» Extract to read
# Blade Heavy (thick at spine) slicer?



## toddnmd (Nov 14, 2015)

I'm looking at getting a slicer. It's thick at the spine and quite stiff, and seems to be decent carbon steel with good heat treatment, and it seems to have a good bevel. It's way more blade-heavy than any other knife I've used. 
Price is high enough to be quality, but not so high to scare me away. 
Thoughts? (I probably can't get pics . . .)


----------



## aboynamedsuita (Nov 14, 2015)

The Watanabe sujihiki with kensaki tip may fit the bill. I Got it mirror polished and honyaki which added 160% to the cost so you may want to consider other than honyak for cost, although not sure how that'd affect the stiffness. The kintaro-ame is only 120% more and doesn't need a mirror polish to look good, Gator has one on zknives. I could get the specs of my 270 if you'd like, for some reason I am thinking its thicker than zknives.


----------



## toddnmd (Nov 14, 2015)

My apologies if I wasn't clear enough. I have my eye on a particular knife with the characteristics described in the OP. I am guessing that the actual grind will have a big impact on performance, but I was wondering what people thought of a somewhat thick (particularly at the spine) and blade-heavy slicer.


----------



## ecchef (Nov 14, 2015)

Todd, without something a little more to go on, that's tough to answer. An 'S' grind like on a Marko or Takeda may show thick(ish) at spine but still be quite thin behind the edge or mid-blade. You got a link to this mysterious knife?
That being said, I am partial to blade heavy slicers, especially with a decent height at the heel.


----------

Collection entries

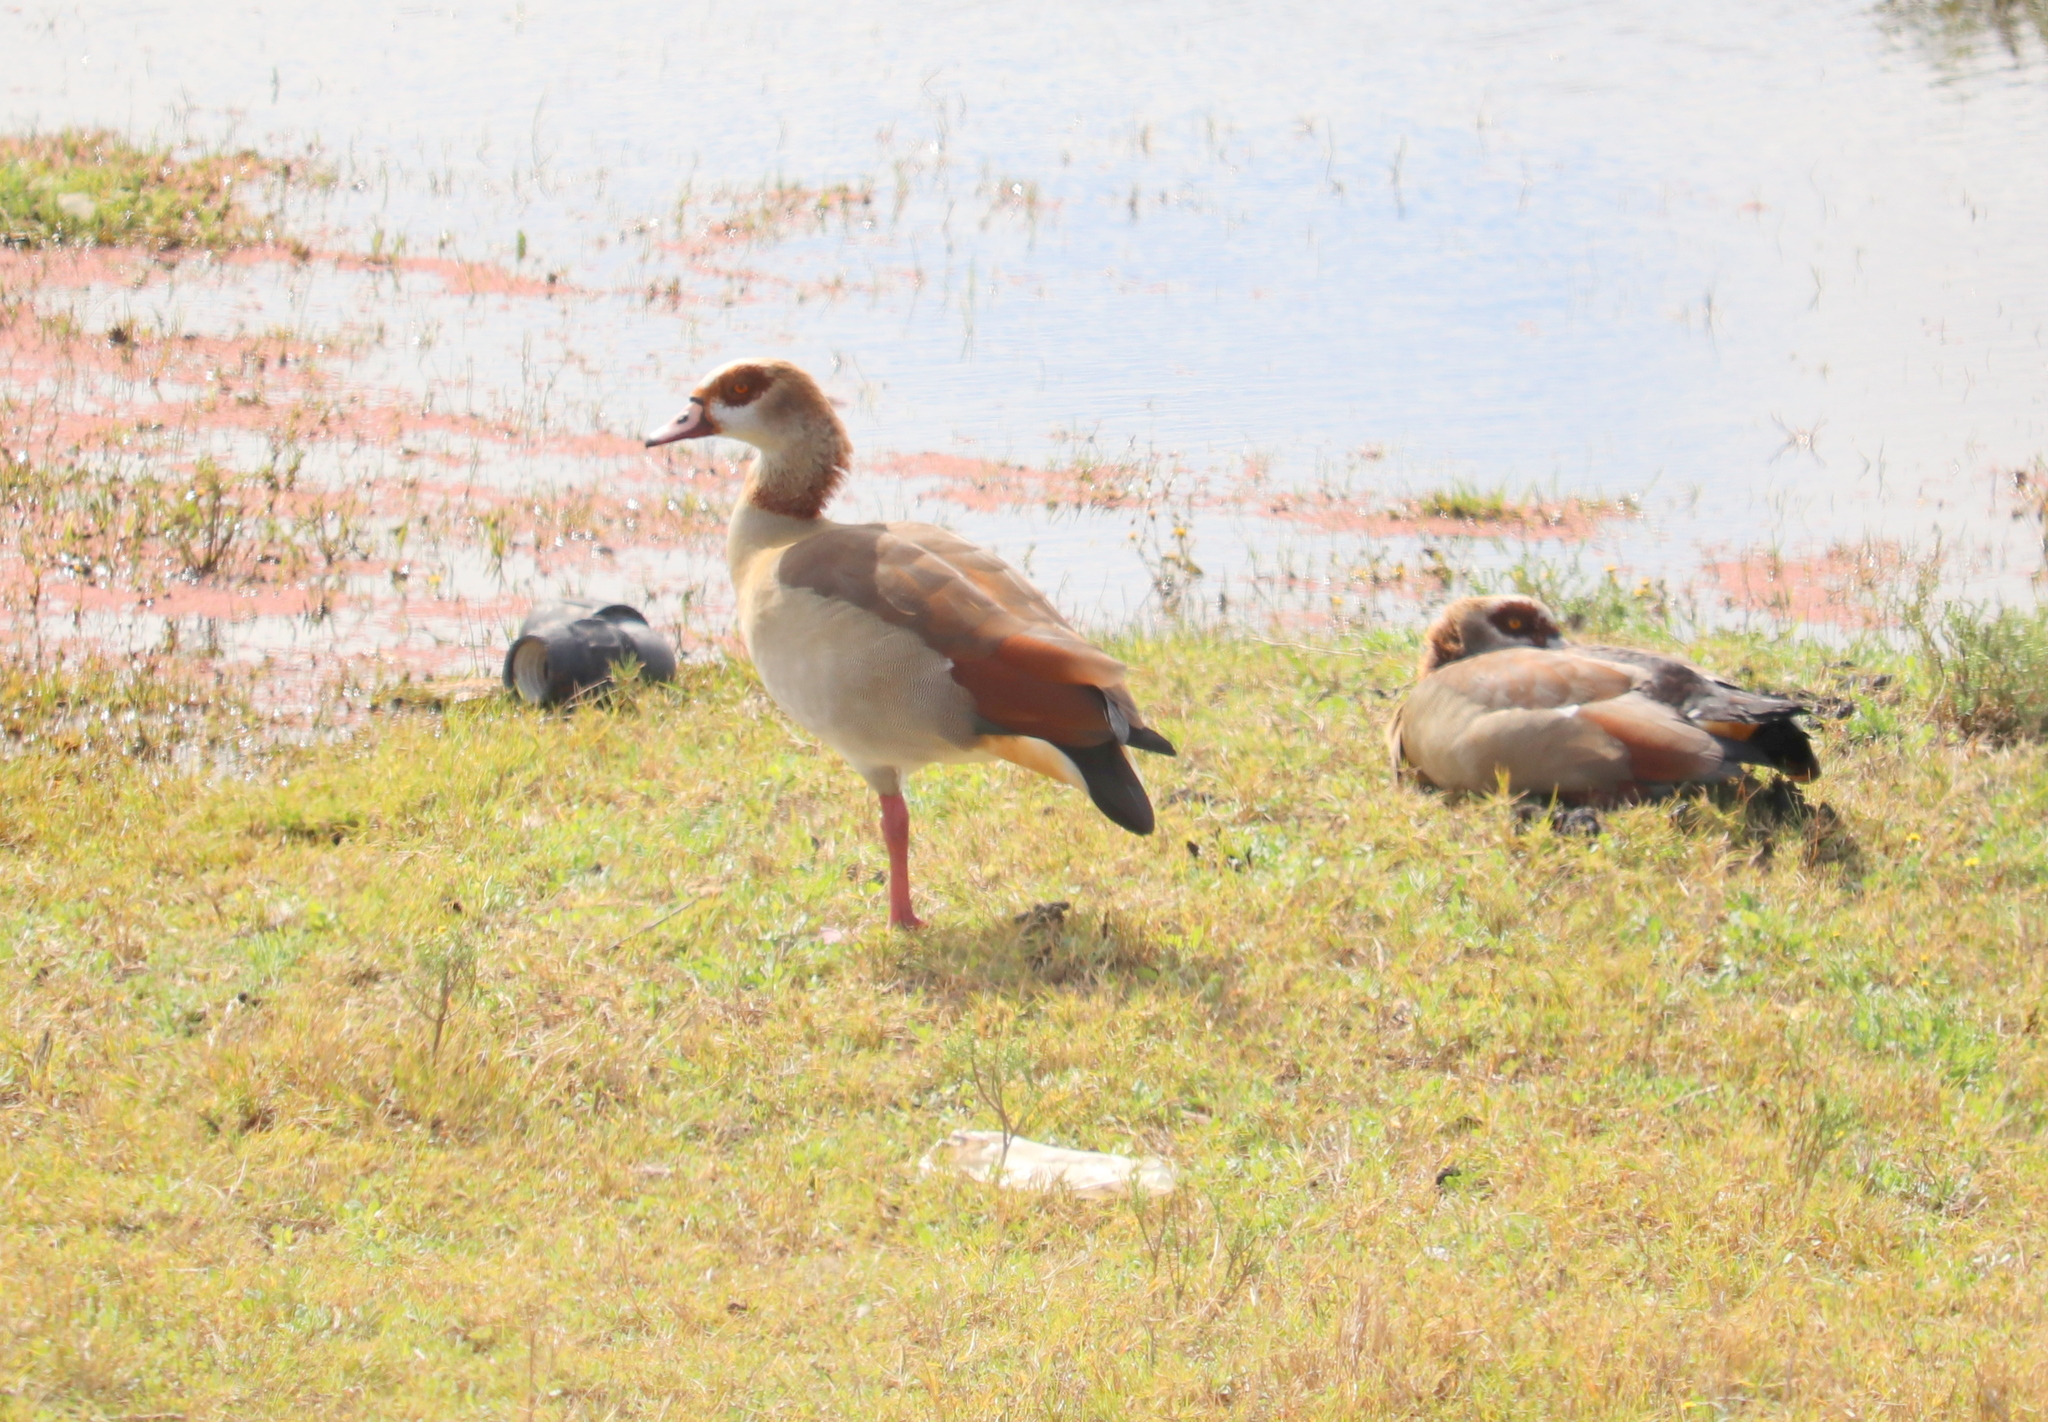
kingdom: Animalia
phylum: Chordata
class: Aves
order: Anseriformes
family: Anatidae
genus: Alopochen
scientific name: Alopochen aegyptiaca
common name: Egyptian goose
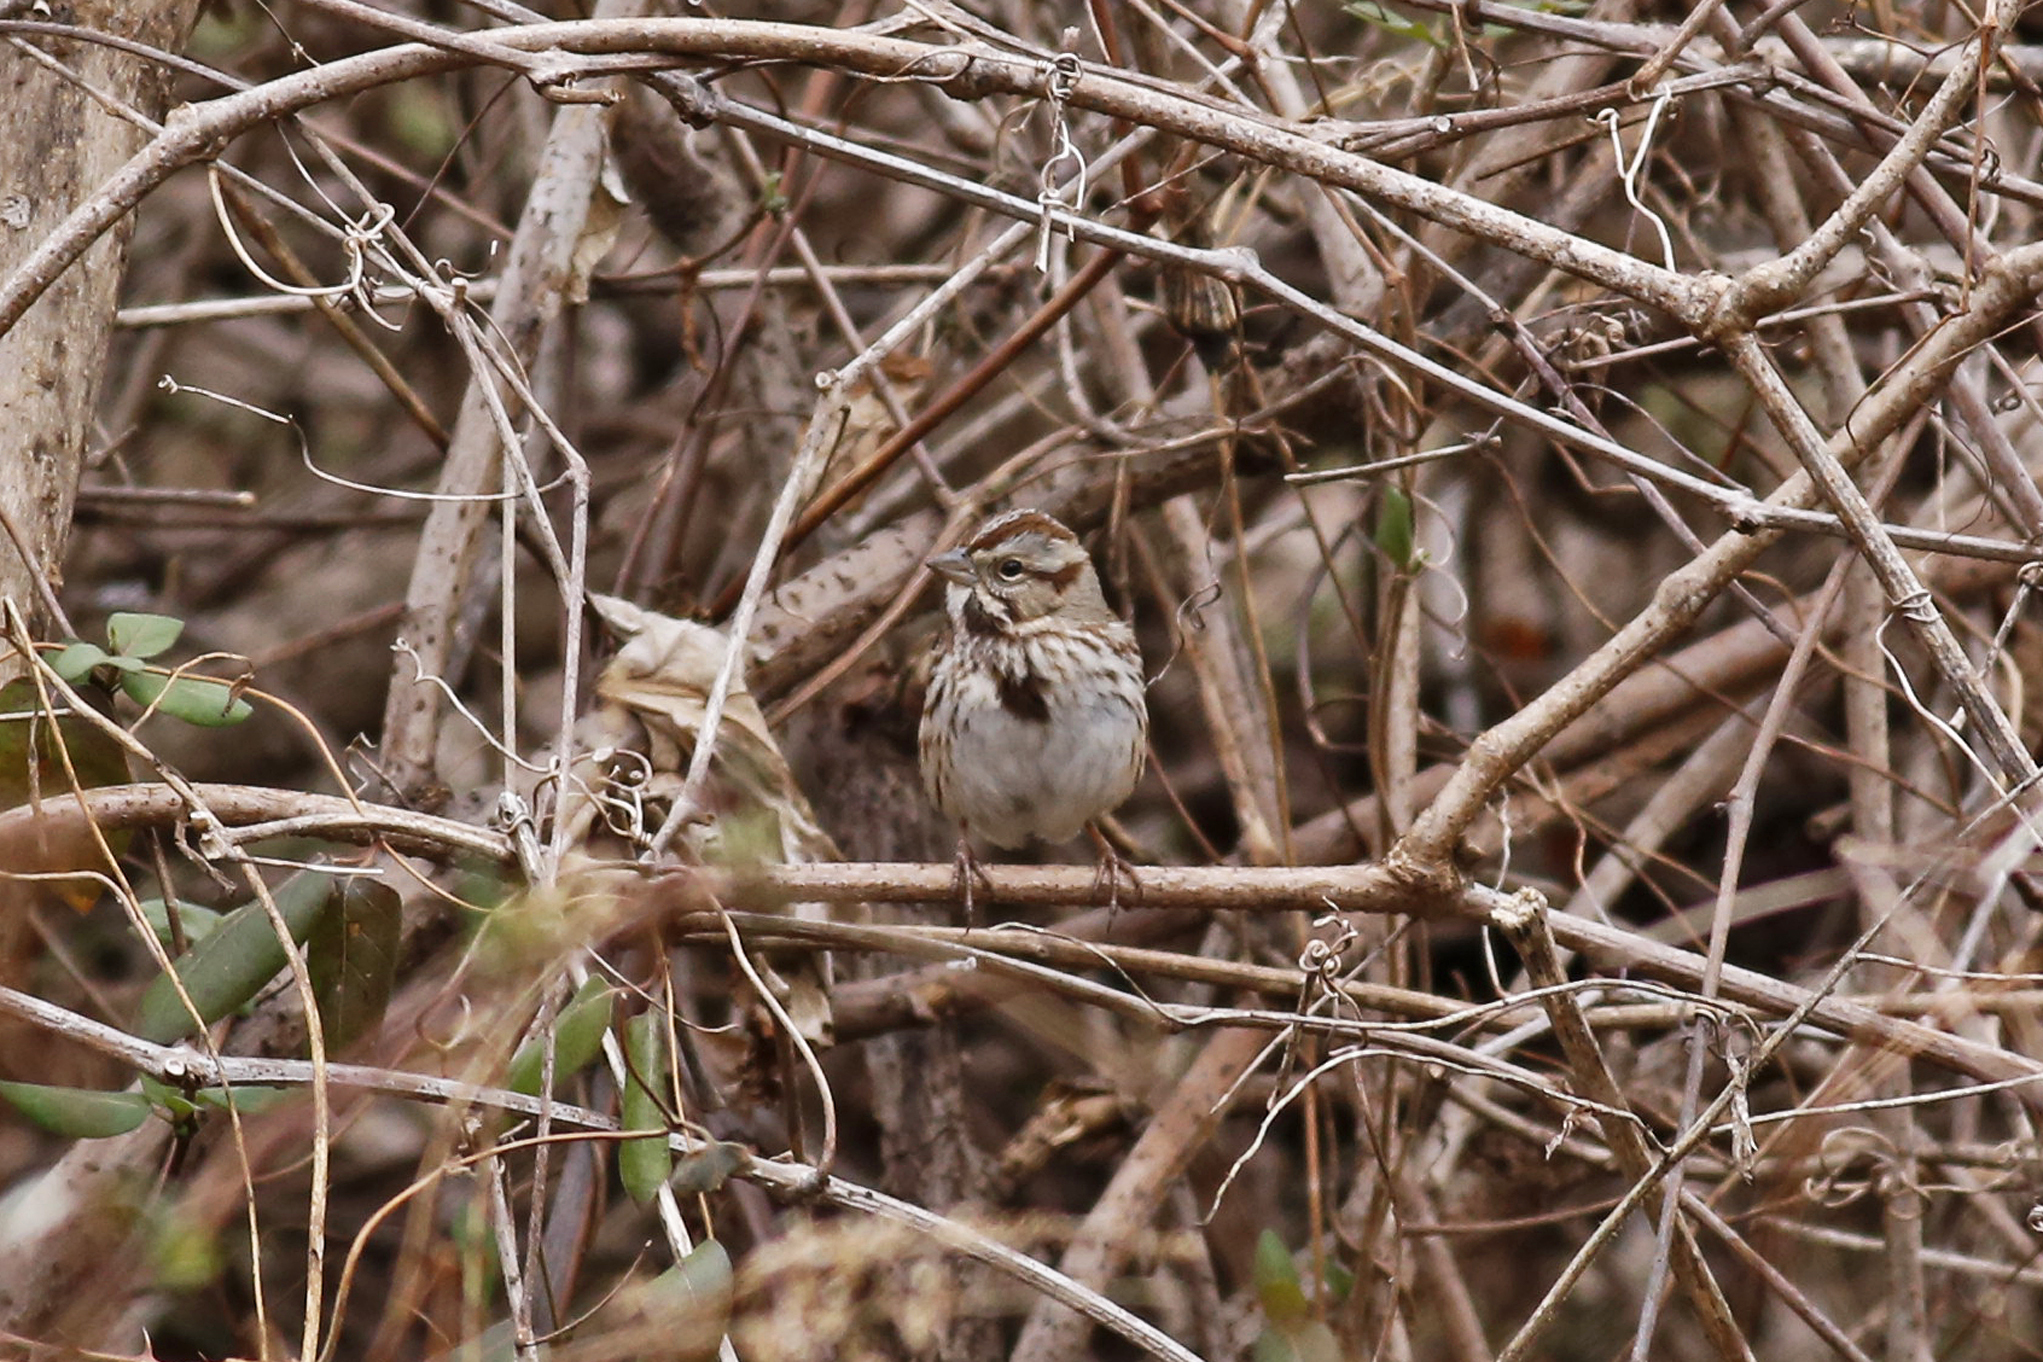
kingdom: Animalia
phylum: Chordata
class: Aves
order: Passeriformes
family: Passerellidae
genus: Melospiza
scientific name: Melospiza melodia
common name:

» Directives
**1)** From the forum thread about the blade-heavy slicer, write out the part that opens with the words "My apologies if" and closes with "ecchef (Nov 14, 2015)", keeping every word unchanged.
**2)** Repeat every line of the entries naming living things word for word, from the first entry through the last, and leave the pictures out of your answer.

» Exercise solutions
**1)**
My apologies if I wasn't clear enough. I have my eye on a particular knife with the characteristics described in the OP. I am guessing that the actual grind will have a big impact on performance, but I was wondering what people thought of a somewhat thick (particularly at the spine) and blade-heavy slicer.


----------



## ecchef (Nov 14, 2015)

**2)**
kingdom: Animalia
phylum: Chordata
class: Aves
order: Anseriformes
family: Anatidae
genus: Alopochen
scientific name: Alopochen aegyptiaca
common name: Egyptian goose
kingdom: Animalia
phylum: Chordata
class: Aves
order: Passeriformes
family: Passerellidae
genus: Melospiza
scientific name: Melospiza melodia
common name:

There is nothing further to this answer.